▸ Direction: Please copy each line of the listing below word for word, keeping the lines in their original order.

_ _ _ _ _

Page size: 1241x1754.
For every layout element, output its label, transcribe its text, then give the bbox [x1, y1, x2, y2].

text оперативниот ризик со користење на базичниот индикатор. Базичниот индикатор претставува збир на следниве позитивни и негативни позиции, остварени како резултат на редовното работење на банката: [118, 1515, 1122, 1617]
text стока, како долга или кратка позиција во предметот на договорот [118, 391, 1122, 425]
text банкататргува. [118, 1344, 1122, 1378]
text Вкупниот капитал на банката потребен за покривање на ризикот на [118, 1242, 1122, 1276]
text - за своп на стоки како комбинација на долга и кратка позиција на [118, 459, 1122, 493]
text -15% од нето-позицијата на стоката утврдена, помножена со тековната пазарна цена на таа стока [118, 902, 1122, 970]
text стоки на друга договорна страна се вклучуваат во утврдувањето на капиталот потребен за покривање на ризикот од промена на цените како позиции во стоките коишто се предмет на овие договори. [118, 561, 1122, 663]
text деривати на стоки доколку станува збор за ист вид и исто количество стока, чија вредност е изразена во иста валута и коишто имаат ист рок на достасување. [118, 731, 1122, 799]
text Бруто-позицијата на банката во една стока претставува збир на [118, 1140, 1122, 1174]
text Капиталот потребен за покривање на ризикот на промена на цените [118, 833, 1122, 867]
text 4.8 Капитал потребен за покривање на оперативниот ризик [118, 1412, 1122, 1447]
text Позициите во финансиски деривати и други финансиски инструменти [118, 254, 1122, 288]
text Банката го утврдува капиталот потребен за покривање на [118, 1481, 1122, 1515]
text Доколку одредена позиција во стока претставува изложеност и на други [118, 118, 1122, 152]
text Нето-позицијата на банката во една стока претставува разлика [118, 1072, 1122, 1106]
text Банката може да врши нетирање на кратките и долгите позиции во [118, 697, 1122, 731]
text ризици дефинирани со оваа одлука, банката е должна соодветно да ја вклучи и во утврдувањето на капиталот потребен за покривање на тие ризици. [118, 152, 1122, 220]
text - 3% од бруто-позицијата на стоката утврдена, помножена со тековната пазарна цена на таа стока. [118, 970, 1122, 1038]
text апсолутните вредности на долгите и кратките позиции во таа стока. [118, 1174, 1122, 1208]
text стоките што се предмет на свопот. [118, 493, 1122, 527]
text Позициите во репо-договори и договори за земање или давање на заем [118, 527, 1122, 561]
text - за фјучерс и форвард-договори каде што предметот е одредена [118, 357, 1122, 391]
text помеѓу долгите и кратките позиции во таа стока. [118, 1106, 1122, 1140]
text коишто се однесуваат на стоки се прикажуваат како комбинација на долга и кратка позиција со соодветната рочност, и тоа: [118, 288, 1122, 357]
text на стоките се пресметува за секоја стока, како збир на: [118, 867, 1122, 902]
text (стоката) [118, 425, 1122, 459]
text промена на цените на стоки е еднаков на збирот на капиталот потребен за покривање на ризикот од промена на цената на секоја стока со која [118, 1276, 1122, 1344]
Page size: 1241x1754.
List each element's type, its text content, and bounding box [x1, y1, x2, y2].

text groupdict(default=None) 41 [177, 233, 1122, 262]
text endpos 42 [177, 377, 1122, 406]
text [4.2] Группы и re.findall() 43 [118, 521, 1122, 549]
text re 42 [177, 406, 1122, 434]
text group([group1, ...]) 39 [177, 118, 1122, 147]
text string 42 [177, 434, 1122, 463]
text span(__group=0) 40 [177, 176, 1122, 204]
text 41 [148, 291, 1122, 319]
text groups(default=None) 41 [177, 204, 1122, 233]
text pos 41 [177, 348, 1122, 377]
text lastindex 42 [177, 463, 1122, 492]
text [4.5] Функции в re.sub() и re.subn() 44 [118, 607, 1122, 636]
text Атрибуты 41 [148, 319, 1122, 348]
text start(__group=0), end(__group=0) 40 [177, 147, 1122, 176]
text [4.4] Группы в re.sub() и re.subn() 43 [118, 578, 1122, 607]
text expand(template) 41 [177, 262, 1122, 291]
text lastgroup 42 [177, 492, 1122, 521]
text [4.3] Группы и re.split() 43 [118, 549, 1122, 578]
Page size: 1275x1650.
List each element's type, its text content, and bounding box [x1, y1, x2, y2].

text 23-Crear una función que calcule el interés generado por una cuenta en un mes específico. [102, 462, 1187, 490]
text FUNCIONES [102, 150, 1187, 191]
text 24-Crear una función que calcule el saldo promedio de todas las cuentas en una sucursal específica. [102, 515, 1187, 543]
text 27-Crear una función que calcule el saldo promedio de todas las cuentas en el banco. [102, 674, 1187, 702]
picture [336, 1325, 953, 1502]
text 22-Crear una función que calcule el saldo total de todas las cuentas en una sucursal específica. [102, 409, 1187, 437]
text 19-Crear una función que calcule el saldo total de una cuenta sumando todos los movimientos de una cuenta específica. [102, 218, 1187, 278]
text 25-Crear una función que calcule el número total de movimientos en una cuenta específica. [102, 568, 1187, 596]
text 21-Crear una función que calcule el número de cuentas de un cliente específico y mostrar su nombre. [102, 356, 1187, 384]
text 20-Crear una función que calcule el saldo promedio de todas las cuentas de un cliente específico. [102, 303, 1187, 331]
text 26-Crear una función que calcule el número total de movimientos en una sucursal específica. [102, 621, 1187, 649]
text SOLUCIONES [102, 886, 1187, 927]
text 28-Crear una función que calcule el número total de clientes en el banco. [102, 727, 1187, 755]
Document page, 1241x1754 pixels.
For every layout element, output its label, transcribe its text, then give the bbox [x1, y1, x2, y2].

_ _ _ _ _

▸ The result:
Page size: 1241x1754.
For every layout element, output its label, transcribe its text, then give the bbox [x1, y1, x2, y2].

text оперативниот ризик со користење на базичниот индикатор. Базичниот индикатор претставува збир на следниве позитивни и негативни позиции, остварени како резултат на редовното работење на банката: [118, 1515, 1122, 1617]
text стока, како долга или кратка позиција во предметот на договорот [118, 391, 1122, 425]
text банкататргува. [118, 1344, 1122, 1378]
text Вкупниот капитал на банката потребен за покривање на ризикот на [118, 1242, 1122, 1276]
text - за своп на стоки како комбинација на долга и кратка позиција на [118, 459, 1122, 493]
text -15% од нето-позицијата на стоката утврдена, помножена со тековната пазарна цена на таа стока [118, 902, 1122, 970]
text стоки на друга договорна страна се вклучуваат во утврдувањето на капиталот потребен за покривање на ризикот од промена на цените како позиции во стоките коишто се предмет на овие договори. [118, 561, 1122, 663]
text деривати на стоки доколку станува збор за ист вид и исто количество стока, чија вредност е изразена во иста валута и коишто имаат ист рок на достасување. [118, 731, 1122, 799]
text Бруто-позицијата на банката во една стока претставува збир на [118, 1140, 1122, 1174]
text Капиталот потребен за покривање на ризикот на промена на цените [118, 833, 1122, 867]
text 4.8 Капитал потребен за покривање на оперативниот ризик [118, 1412, 1122, 1447]
text Позициите во финансиски деривати и други финансиски инструменти [118, 254, 1122, 288]
text Банката го утврдува капиталот потребен за покривање на [118, 1481, 1122, 1515]
text Доколку одредена позиција во стока претставува изложеност и на други [118, 118, 1122, 152]
text Нето-позицијата на банката во една стока претставува разлика [118, 1072, 1122, 1106]
text Банката може да врши нетирање на кратките и долгите позиции во [118, 697, 1122, 731]
text ризици дефинирани со оваа одлука, банката е должна соодветно да ја вклучи и во утврдувањето на капиталот потребен за покривање на тие ризици. [118, 152, 1122, 220]
text - 3% од бруто-позицијата на стоката утврдена, помножена со тековната пазарна цена на таа стока. [118, 970, 1122, 1038]
text апсолутните вредности на долгите и кратките позиции во таа стока. [118, 1174, 1122, 1208]
text стоките што се предмет на свопот. [118, 493, 1122, 527]
text Позициите во репо-договори и договори за земање или давање на заем [118, 527, 1122, 561]
text - за фјучерс и форвард-договори каде што предметот е одредена [118, 357, 1122, 391]
text помеѓу долгите и кратките позиции во таа стока. [118, 1106, 1122, 1140]
text коишто се однесуваат на стоки се прикажуваат како комбинација на долга и кратка позиција со соодветната рочност, и тоа: [118, 288, 1122, 357]
text на стоките се пресметува за секоја стока, како збир на: [118, 867, 1122, 902]
text (стоката) [118, 425, 1122, 459]
text промена на цените на стоки е еднаков на збирот на капиталот потребен за покривање на ризикот од промена на цената на секоја стока со која [118, 1276, 1122, 1344]
Page size: 1241x1754.
List each element's type, its text content, and bounding box [x1, y1, x2, y2].

text groupdict(default=None) 41 [177, 233, 1122, 262]
text endpos 42 [177, 377, 1122, 406]
text [4.2] Группы и re.findall() 43 [118, 521, 1122, 549]
text re 42 [177, 406, 1122, 434]
text group([group1, ...]) 39 [177, 118, 1122, 147]
text string 42 [177, 434, 1122, 463]
text span(__group=0) 40 [177, 176, 1122, 204]
text 41 [148, 291, 1122, 319]
text groups(default=None) 41 [177, 204, 1122, 233]
text pos 41 [177, 348, 1122, 377]
text lastindex 42 [177, 463, 1122, 492]
text [4.5] Функции в re.sub() и re.subn() 44 [118, 607, 1122, 636]
text Атрибуты 41 [148, 319, 1122, 348]
text start(__group=0), end(__group=0) 40 [177, 147, 1122, 176]
text [4.4] Группы в re.sub() и re.subn() 43 [118, 578, 1122, 607]
text expand(template) 41 [177, 262, 1122, 291]
text lastgroup 42 [177, 492, 1122, 521]
text [4.3] Группы и re.split() 43 [118, 549, 1122, 578]
Page size: 1275x1650.
List each element's type, its text content, and bounding box [x1, y1, x2, y2].

text 23-Crear una función que calcule el interés generado por una cuenta en un mes específico. [102, 462, 1187, 490]
text FUNCIONES [102, 150, 1187, 191]
text 24-Crear una función que calcule el saldo promedio de todas las cuentas en una sucursal específica. [102, 515, 1187, 543]
text 27-Crear una función que calcule el saldo promedio de todas las cuentas en el banco. [102, 674, 1187, 702]
picture [336, 1325, 953, 1502]
text 22-Crear una función que calcule el saldo total de todas las cuentas en una sucursal específica. [102, 409, 1187, 437]
text 19-Crear una función que calcule el saldo total de una cuenta sumando todos los movimientos de una cuenta específica. [102, 218, 1187, 278]
text 25-Crear una función que calcule el número total de movimientos en una cuenta específica. [102, 568, 1187, 596]
text 21-Crear una función que calcule el número de cuentas de un cliente específico y mostrar su nombre. [102, 356, 1187, 384]
text 20-Crear una función que calcule el saldo promedio de todas las cuentas de un cliente específico. [102, 303, 1187, 331]
text 26-Crear una función que calcule el número total de movimientos en una sucursal específica. [102, 621, 1187, 649]
text SOLUCIONES [102, 886, 1187, 927]
text 28-Crear una función que calcule el número total de clientes en el banco. [102, 727, 1187, 755]
Document page, 1241x1754 pixels.
For every layout element, output its label, transcribe its text, then give the bbox [x1, y1, x2, y2].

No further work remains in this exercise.